Records for the task Start Marker

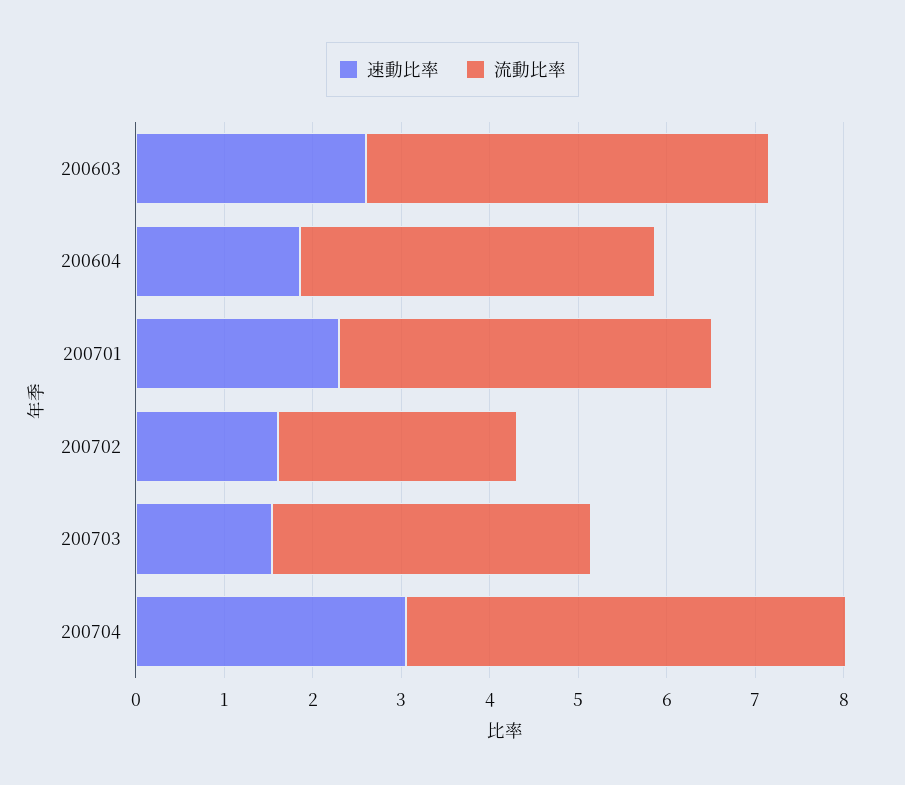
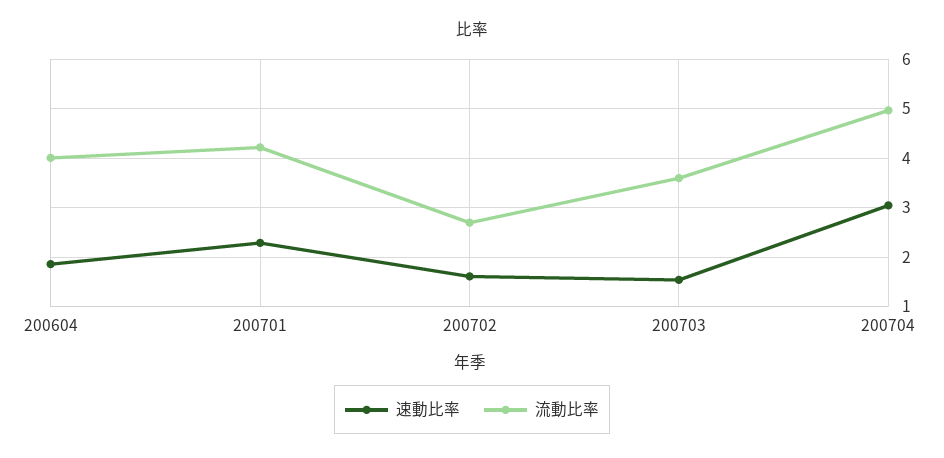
速動比率, 200603: 2.6 -> none
流動比率, 200603: 4.6 -> none

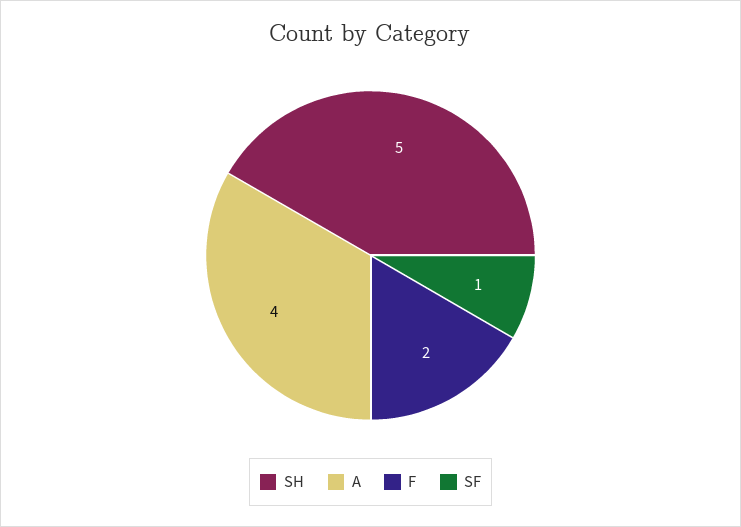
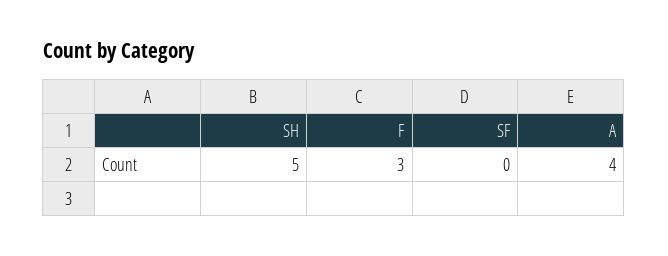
F: 2 -> 3
SF: 1 -> 0

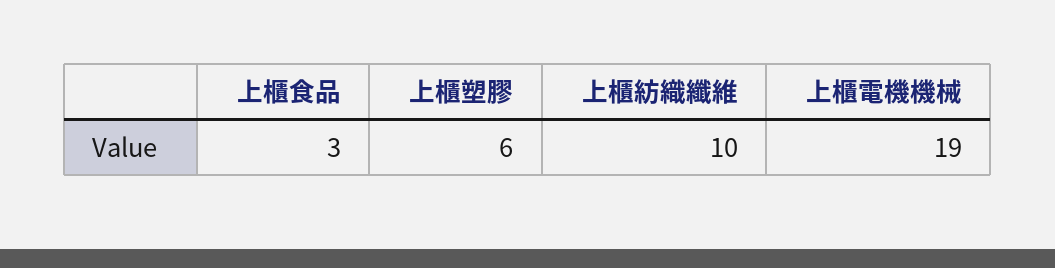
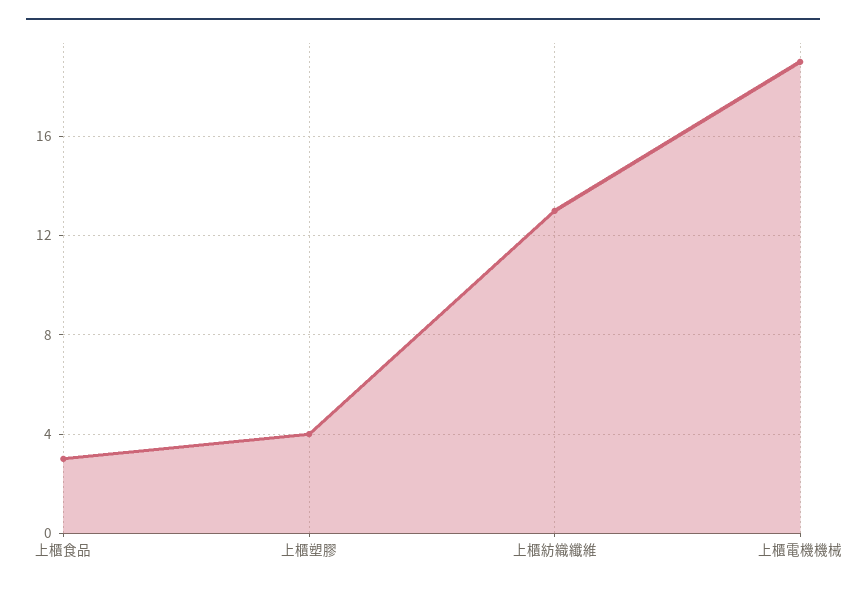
上櫃塑膠: 6 -> 4
上櫃紡織纖維: 10 -> 13

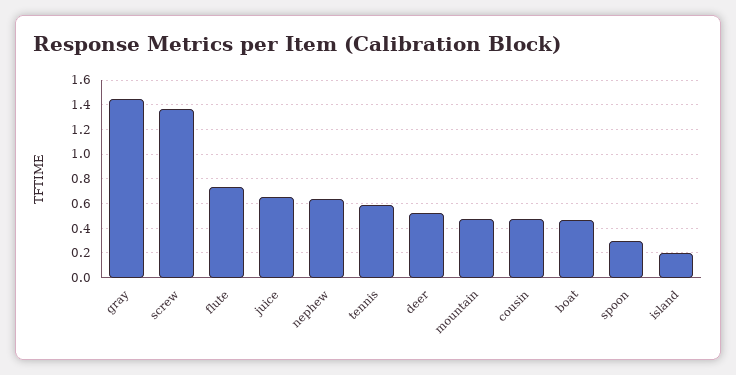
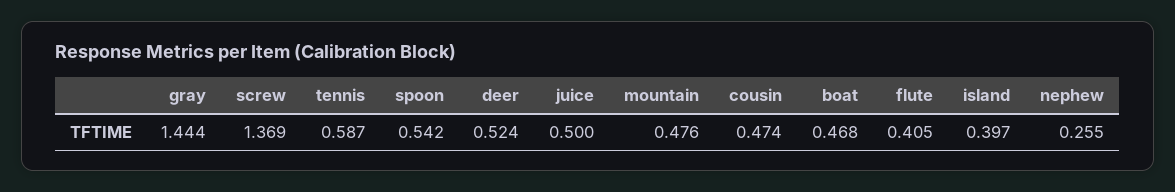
flute: 0.75 -> 0.405
juice: 0.65 -> 0.5
nephew: 0.65 -> 0.255
spoon: 0.3 -> 0.542
island: 0.2 -> 0.397

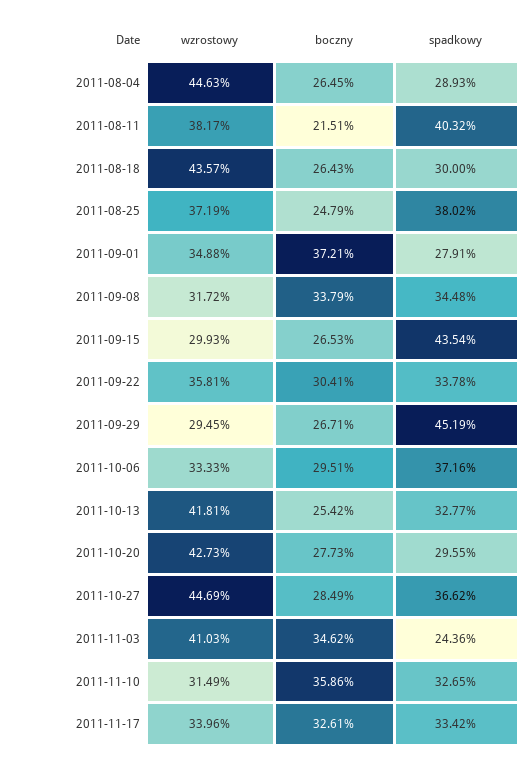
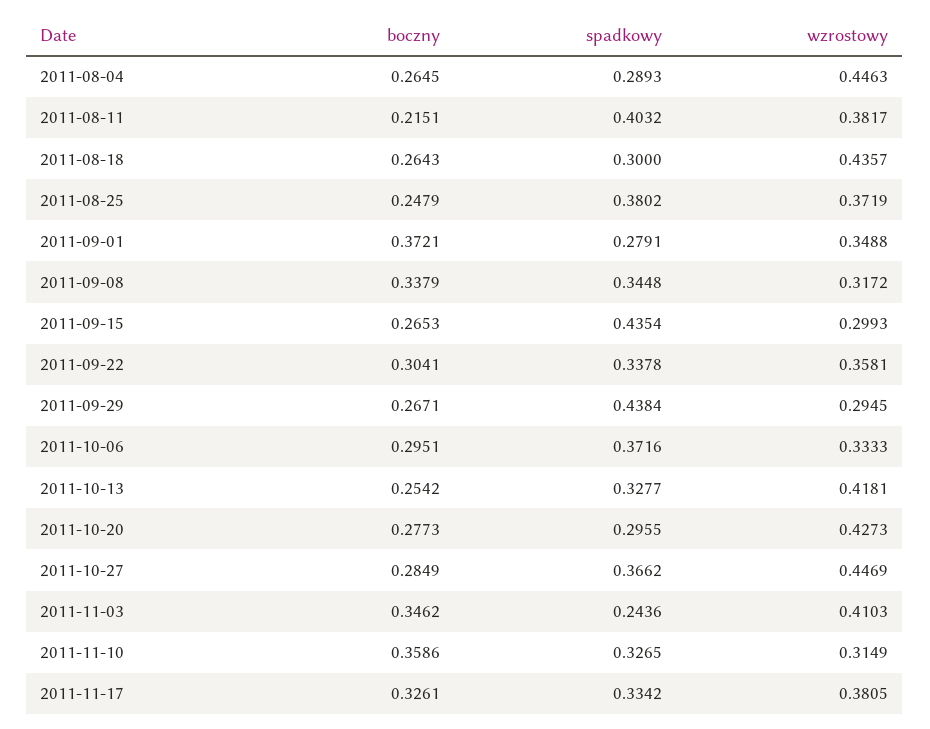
spadkowy, 2011-09-29: 0.4519 -> 0.4384
wzrostowy, 2011-11-17: 0.3396 -> 0.3805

Records for the task End Marker

Job item: Using the material above, tally each line where the word "none" appears. Reply with the total only.

Task output: 2